Many Northgate students believe the school should hire some female custodians because they would be allowed to enter the girls’ bathrooms at any time to clean them, even when they are in use during the school day. Cooper also recognizes that the school should clean the bathrooms daily and regularly restock sanitation and feminine products.
Cooper admits that the bathrooms are not cleaned daily, and that paper and menstrual products are not restocked daily either. This violates a bill passed in October 2021, called the Menstrual Equity Act of 2021, which states that California public schools must provide students in 6th-12th grades with free menstrual products in the bathrooms.
Cooper said bathrooms are not cleaned on a daily basis because the janitors fail to clean them. She said she tells them to do this but she notices that sometimes they don’t.
The cleanliness of bathrooms is not a unique concern among East Bay high schools as students at other area high schools have complained about this problem as well. Pittsburg High School students have spoken out against their bathrooms’ cleanliness, and even had a “failed riot” when students protested at the end of the 2023-24 school year.
Pittsburg 12th grader Milan Barney, who witnessed the incident through her classroom window, said she watched a fight between two students that broke out during the daylong protest on campus. Students protested because of Pittsburg’s 20-20 minute rule, which prevents students from using the bathrooms during the first and last 20 minutes of each class, unless in an emergency situation.
During the protest, students stood by the school’s big concrete, outdoor water fountain screaming about the rule. Barney said the rule has not been changed this year and school administrators have said nothing concerning the bathroom protest.
“Administrators didn’t really do anything,” Barney said. “I don’t think they cared enough.”

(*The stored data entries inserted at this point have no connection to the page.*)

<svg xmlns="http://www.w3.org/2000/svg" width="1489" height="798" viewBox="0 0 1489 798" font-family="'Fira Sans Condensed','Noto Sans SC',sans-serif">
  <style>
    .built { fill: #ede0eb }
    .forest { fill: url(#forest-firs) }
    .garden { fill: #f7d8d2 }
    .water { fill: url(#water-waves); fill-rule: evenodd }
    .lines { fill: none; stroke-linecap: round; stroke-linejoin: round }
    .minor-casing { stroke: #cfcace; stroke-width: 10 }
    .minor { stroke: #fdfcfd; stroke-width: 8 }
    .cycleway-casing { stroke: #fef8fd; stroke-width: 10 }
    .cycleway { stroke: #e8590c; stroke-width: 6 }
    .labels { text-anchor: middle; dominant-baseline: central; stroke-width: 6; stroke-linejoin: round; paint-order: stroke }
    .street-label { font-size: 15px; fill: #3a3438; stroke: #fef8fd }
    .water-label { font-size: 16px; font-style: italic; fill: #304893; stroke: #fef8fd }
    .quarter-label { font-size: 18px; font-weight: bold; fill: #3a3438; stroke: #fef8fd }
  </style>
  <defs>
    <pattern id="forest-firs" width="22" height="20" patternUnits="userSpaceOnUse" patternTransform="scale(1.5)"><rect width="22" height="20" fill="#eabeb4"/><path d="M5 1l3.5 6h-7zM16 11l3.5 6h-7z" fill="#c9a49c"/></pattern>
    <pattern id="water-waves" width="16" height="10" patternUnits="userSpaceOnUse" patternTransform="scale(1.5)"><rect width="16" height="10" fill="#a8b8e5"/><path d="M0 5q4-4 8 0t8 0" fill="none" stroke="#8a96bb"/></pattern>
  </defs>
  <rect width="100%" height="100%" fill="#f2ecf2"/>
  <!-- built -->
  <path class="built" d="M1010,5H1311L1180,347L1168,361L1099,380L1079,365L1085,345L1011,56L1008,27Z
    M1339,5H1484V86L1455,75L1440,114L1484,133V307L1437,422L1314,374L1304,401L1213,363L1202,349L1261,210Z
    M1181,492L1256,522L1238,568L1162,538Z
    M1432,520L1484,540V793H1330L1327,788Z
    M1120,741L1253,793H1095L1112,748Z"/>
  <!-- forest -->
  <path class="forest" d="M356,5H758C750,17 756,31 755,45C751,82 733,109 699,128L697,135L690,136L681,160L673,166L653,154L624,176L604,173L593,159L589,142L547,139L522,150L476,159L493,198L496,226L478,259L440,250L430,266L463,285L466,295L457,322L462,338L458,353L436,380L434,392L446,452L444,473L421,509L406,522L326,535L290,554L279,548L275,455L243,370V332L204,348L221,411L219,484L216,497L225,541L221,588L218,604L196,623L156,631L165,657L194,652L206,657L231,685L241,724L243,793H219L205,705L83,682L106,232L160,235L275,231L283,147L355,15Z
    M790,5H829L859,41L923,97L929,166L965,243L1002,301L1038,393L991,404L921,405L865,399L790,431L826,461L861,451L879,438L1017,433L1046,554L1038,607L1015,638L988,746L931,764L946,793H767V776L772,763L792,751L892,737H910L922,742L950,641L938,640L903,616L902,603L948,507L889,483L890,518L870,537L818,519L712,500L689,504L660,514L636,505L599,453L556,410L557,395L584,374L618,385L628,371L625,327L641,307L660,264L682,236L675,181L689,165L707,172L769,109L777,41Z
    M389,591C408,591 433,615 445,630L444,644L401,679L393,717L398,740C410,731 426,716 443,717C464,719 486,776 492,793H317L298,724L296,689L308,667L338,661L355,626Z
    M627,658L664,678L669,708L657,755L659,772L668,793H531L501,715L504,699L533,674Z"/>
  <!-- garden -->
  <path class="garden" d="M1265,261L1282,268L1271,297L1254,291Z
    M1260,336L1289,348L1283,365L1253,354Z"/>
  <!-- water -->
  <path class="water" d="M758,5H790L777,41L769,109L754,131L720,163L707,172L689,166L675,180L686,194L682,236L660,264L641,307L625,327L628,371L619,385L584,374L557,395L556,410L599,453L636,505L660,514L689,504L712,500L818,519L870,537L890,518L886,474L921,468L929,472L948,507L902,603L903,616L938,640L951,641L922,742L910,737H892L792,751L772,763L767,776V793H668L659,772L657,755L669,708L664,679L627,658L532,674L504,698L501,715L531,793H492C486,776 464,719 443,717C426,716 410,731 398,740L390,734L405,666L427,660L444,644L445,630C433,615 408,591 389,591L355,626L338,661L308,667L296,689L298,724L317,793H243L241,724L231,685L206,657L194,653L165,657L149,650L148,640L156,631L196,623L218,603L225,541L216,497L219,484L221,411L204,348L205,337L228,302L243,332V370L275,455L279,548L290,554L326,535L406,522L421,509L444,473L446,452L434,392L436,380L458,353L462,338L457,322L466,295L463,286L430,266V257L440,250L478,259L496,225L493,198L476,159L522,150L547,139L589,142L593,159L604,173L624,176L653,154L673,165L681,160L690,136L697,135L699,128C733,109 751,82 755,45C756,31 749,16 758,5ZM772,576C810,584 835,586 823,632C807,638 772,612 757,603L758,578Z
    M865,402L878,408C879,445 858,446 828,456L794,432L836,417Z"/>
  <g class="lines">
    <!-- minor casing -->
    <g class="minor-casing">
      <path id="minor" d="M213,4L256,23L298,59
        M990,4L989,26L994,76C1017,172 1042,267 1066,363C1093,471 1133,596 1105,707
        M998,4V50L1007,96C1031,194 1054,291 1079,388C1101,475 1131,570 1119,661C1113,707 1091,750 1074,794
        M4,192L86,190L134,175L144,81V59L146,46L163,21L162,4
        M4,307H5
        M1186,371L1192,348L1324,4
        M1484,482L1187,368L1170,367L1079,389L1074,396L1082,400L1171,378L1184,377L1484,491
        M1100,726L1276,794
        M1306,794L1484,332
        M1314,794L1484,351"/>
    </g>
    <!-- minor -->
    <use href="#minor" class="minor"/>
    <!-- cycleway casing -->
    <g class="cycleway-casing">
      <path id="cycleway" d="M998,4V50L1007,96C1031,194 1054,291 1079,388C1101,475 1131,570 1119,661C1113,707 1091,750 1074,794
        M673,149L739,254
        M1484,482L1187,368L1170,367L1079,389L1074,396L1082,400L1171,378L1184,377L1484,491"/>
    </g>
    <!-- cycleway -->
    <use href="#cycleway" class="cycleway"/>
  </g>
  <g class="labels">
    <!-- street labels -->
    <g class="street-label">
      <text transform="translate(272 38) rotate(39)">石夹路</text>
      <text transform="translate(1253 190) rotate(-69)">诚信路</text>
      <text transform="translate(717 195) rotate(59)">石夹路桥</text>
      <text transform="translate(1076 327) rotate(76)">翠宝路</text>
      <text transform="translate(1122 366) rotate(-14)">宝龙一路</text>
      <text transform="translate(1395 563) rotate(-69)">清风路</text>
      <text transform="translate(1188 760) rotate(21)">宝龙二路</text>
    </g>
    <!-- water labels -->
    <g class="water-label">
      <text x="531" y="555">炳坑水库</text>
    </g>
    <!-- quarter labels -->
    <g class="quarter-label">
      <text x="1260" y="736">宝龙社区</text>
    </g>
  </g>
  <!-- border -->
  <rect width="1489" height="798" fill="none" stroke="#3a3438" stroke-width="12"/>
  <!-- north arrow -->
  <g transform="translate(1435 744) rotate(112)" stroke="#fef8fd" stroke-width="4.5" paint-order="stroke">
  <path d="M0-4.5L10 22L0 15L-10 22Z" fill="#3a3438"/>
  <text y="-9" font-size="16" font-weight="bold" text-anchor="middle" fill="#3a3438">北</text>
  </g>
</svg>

Students say schools provide products in the bathrooms for students to use, but they are ruined quickly because of immature teenagers. Many students say it’s not the school’s fault that some students vape in the bathrooms and trash the facilities, but agree the administration can do more to provide cleaner restroom facilities
Northgate’s Cooper said she knows that as principal she must do something about the issue, but students have complained for years that no changes have been made. Shortly after being interviewed about these problems, more posters and rugs appeared in the bathrooms.
The posters read, “Notice: Your Mother Does Not Work Here Clean Up Your Own Mess,” and, “Good Housekeeping: This is Your Home Away From Home – Please Help Keep It Clean.” The rugs were placed on the areas surrounding toilets and sinks to keep water from covering the ground.
“Oh my god, is this new?” said a female student when she walked in the bathroom and saw the new rugs. “Is there a carpet in each [bathroom stall]? Oh my god, there is!”
Sylvana Vuong is an 11th grader at Northgate High School in Walnut Creek.